Journal of Applied Occupational Redundancy and Meeting Science
Dr. Sandra K. Voss, Prof. Reuben T. Halcomb, Dr. Miriam A. Osei-Bonsu
Department of Organizational Cognition and Applied Futility, University of Groningen
Institute for Workplace Interruption Research, Amsterdam
Received: 14 March 2025 · Accepted: 14 March 2025
Meetings are widely held. Whether they should be is a question science has, until now, refused to ask. This study measured the Informational Yield Per Attendee (IYPA) across 214 observed workplace meetings using the Synchronous Communication Necessity Inventory (SCNI). We found that 91.3% of meetings delivered no information that could not have been conveyed in a message of under 200 words. This effect was statistically significant and, in the opinion of the authors, personally vindicating. Meetings are not communication. They are a societal illness with a calendar invite.
The modern workplace meeting has been described as a 'cornerstone of collaboration' (Thompson & Briggs, 2019), a 'vital alignment mechanism' (Holloway, 2021), and, by one senior vice president in our pilot study, 'literally how we get things done.' All three descriptions are wrong.
Despite decades of research into organizational communication, no peer-reviewed study has formally tested whether a given meeting could have been an email. This gap is, frankly, embarrassing. Billions of human working hours are consumed annually by events whose entire informational content could fit inside a subject line. Yet the meeting persists — unkillable, recurring, always at 2 p.m. on a Thursday.
The present study addresses this gap with the scientific rigor the question has always deserved but never received. We hypothesize that the majority of workplace meetings fail to meet the minimum threshold of synchronous communicative necessity, and that the human cost of this failure is measurable, significant, and haunting.
Participants. 214 employed adults (mean age = 34.7, SD = 8.2) were recruited from five mid-sized organizations. Scrum Masters were excluded due to conflict of interest (n = 12). Participants who reported genuinely enjoying meetings were also excluded (n = 0).
Procedure. Each participant attended their normally scheduled meetings for four weeks while researchers observed via video call, pretending to take notes. All meetings were coded using the Synchronous Communication Necessity Inventory (SCNI; α = .94), a 22-item instrument measuring whether any moment of the meeting required a human voice to occur.
Informational Yield Per Attendee (IYPA) was calculated as total novel information conveyed divided by total attendees multiplied by total minutes. Lower scores indicate a meeting that should not exist.
Control Group. One group received all the same information by email. They were not told this was unusual, consistent with standard institutional practice.

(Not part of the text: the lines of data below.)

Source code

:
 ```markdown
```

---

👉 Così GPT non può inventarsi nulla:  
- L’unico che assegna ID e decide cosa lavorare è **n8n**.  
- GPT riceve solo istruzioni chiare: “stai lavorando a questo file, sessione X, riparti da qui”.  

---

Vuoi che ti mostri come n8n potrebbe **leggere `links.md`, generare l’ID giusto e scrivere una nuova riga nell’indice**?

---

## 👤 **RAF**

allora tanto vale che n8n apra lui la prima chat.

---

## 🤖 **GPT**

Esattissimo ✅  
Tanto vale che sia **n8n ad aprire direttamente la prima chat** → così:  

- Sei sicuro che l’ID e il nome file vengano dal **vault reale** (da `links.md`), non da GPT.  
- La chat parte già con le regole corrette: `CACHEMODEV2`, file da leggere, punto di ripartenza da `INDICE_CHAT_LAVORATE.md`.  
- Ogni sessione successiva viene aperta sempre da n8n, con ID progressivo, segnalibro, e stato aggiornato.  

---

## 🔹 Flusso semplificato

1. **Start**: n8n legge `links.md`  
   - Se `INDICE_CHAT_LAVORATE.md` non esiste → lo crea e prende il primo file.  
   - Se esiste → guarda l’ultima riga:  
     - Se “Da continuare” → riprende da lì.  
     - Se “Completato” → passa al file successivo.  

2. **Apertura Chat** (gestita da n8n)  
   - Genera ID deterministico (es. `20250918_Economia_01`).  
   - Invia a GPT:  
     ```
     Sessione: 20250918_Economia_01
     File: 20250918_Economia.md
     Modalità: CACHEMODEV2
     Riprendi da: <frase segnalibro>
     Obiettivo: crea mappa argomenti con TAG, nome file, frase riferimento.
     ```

Ethics. This study was approved by IRB File No. 2024-FUT-0047. All participants consented. Several did so visibly reluctantly.
Meeting Informational Yield. IYPA scores fell below the threshold of communicative necessity in 91.3% of observed meetings (F(2, 211) = 47.6, p < .001, η² = 0.31). The remaining 8.7% of meetings were examined further and found to contain one (1) useful exchange, surrounded by 23 minutes of what we have classified as Ambient Throat-Clearing.
Attendee Cognitive Presence. Using the SCNI attention subscale, active cognitive engagement dropped below baseline within 4.2 minutes of meeting onset (t(213) = 9.88, p < .001, d = 1.34). Participants open to the email condition retained the same information in a mean of 47 seconds.
Dignity Loss Units. Perceived professional dignity, measured on our 100-point Dignity Loss Scale (DLS), declined by a mean of 31.4 DLU per meeting (p < .001). This finding is devastating.
These results confirm what every attendee has known, silently, since their third week of employment: the meeting is a false necessity. The data show that synchronous gatherings convey information at approximately one-fourteenth the efficiency of written communication, a ratio that compares unfavorably to the foraging efficiency of the common honeybee and should embarrass our entire species.
We propose this relationship be formalized as Voss's First Law of Organizational Entropy: the informational value of a meeting decreases in direct proportion to the number of people who were 'looped in just in case.' This is not a metaphor. This is a law.
One limitation of this study is that several participants cried during debrief, which we did not anticipate and are not trained to handle. Future research should include a therapist. The finding that 100% of control-group participants said they 'preferred the email' is noted without further comment, as it requires none.
Meetings that could have been emails are not a minor inconvenience. They are a civilizational resource drain of measurable, reproducible, and frankly criminal proportions. We call on regulatory bodies to mandate pre-meeting SCNI screening. We call on institutions to treat calendar invites as controlled substances. We call on everyone else to simply reply in writing.